>>>

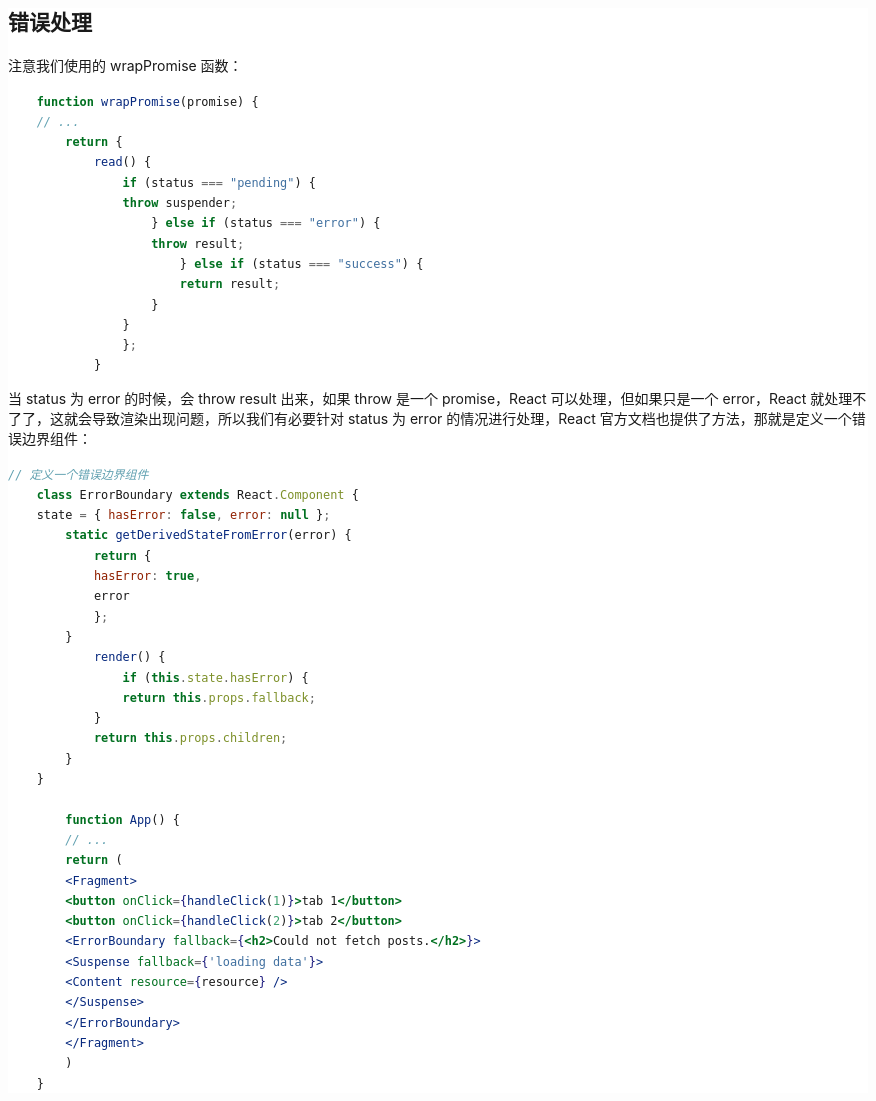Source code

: 错误处理
----

注意我们使用的 wrapPromise 函数：

```javascript
    function wrapPromise(promise) {
    // ...
        return {
            read() {
                if (status === "pending") {
                throw suspender;
                    } else if (status === "error") {
                    throw result;
                        } else if (status === "success") {
                        return result;
                    }
                }
                };
            }
```

当 status 为 error 的时候，会 throw result 出来，如果 throw 是一个 promise，React 可以处理，但如果只是一个 error，React 就处理不了了，这就会导致渲染出现问题，所以我们有必要针对 status 为 error 的情况进行处理，React 官方文档也提供了方法，那就是定义一个错误边界组件：

```jsx
// 定义一个错误边界组件
    class ErrorBoundary extends React.Component {
    state = { hasError: false, error: null };
        static getDerivedStateFromError(error) {
            return {
            hasError: true,
            error
            };
        }
            render() {
                if (this.state.hasError) {
                return this.props.fallback;
            }
            return this.props.children;
        }
    }
    
        function App() {
        // ...
        return (
        <Fragment>
        <button onClick={handleClick(1)}>tab 1</button>
        <button onClick={handleClick(2)}>tab 2</button>
        <ErrorBoundary fallback={<h2>Could not fetch posts.</h2>}>
        <Suspense fallback={'loading data'}>
        <Content resource={resource} />
        </Suspense>
        </ErrorBoundary>
        </Fragment>
        )
    }
```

<<<

What must be returned is only the number of lines in the records that hold the word "this".

3